> **EXERCISE INSTRUCTIONS**: In the book review, which two chapters both deal with Colorado City?

> **TEXT SEGMENT**:
=== Begin Enclosure ===
She makes numerous unwarranted assumptions; for example, on p. 142 she mentions a madam who relocated to L.A., "where she no doubt continued her profession." These kinds of comments--she no doubt did X, surely she thought Y, every prostitute wanted Z
--occur frequently throughout the book and, especially given MacKell's stated goal of de-mystifying prostitutes' lives and avoiding speculation, are inappropriate and careless.
There are nonsensical sentences such as this gem from page 126: "Sometime after that, if he was still present at all, Sam Dale seems to have disappeared."
The overall organization, both within and between chapters, is poor. As a result, material is often repetitive or disconnected. Chapters 4 and 7 both deal with Colorado City, but there's no apparent reason for separating them into distinct chapters at all, let alone for interspersing two other chapters between them.
=== End Enclosure ===
> **DATA SECTION**:
=== Begin Enclosure ===
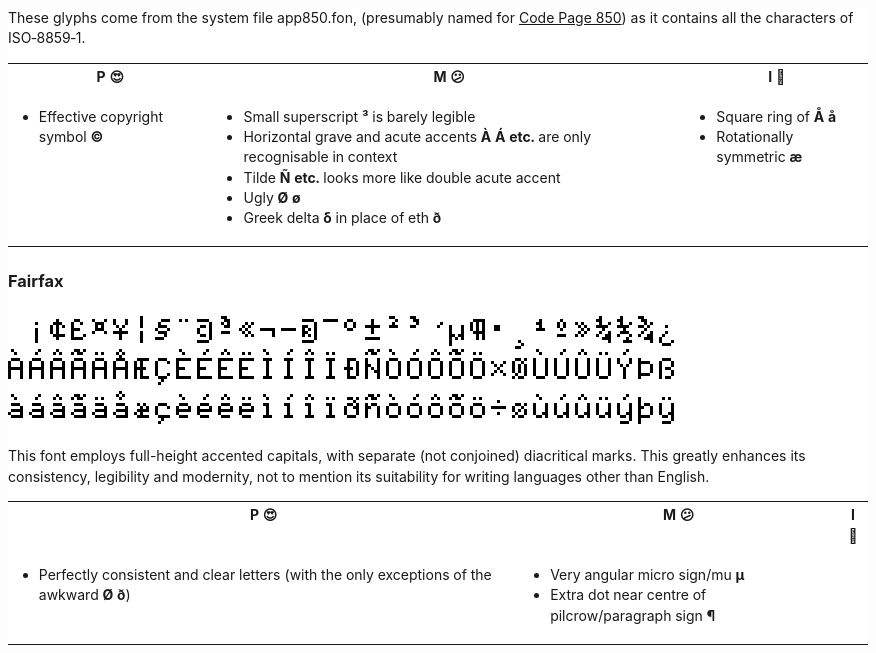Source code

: <p>These glyphs come from the system file app850.fon, (presumably named for <a href="https://en.wikipedia.org/wiki/Code_page_850">Code Page 850</a>) as it contains all the characters of ISO&#x2011;8859&#x2011;1.</p>
<table class="pmi">
<tr>
	<th>P 😍</th>
	<th>M 😕</th>
	<th>I 🤔</th>
</tr>
<tr>
<td>
	<ul>
		<li>Effective copyright symbol <b>&copy;</b></li>
	</ul>
</td>
<td>
	<ul>
		<li>Small superscript <b>&sup3;</b> is barely legible</li>
		<li>Horizontal grave and acute accents <b>&Agrave; &Aacute; etc.</b> are only recognisable in context</li>
		<li>Tilde <b>&Ntilde; etc.</b> looks more like double acute accent</li>
		<li>Ugly <b>&Oslash; &oslash;</b></li>
		<li>Greek delta <b>&delta;</b> in place of eth <b>&eth;</b></li>
	</ul>
</td>
<td>
	<ul>
		<li>Square ring of <b>&Aring; &aring;</b></li>
		<li>Rotationally symmetric <b>&aelig;</b></li>
	</ul>
</td>
</tr>
</table>

<h3>Fairfax</h3>
<img src="research/Fairfax-extended.png" alt="Fairfax extended character set">

<p>This font employs full-height accented capitals, with separate (not conjoined) diacritical marks. This greatly enhances its consistency, legibility and modernity, not to mention its suitability for writing languages other than English.</p>
<table class="pmi">
<tr>
	<th>P 😍</th>
	<th>M 😕</th>
	<th>I 🤔</th>
</tr>
<tr>
<td>
	<ul>
		<li>Perfectly consistent and clear letters (with the only exceptions of the awkward <b>&Oslash; &eth;</b>)</li>
	</ul>
</td>
<td>
	<ul>
		<li>Very angular micro sign/mu <b>&micro;</b></li>
		<li>Extra dot near centre of pilcrow/paragraph sign <b>&para;</b></li>
	</ul>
=== End Enclosure ===
> **REPLY**: Chapters 4 and 7.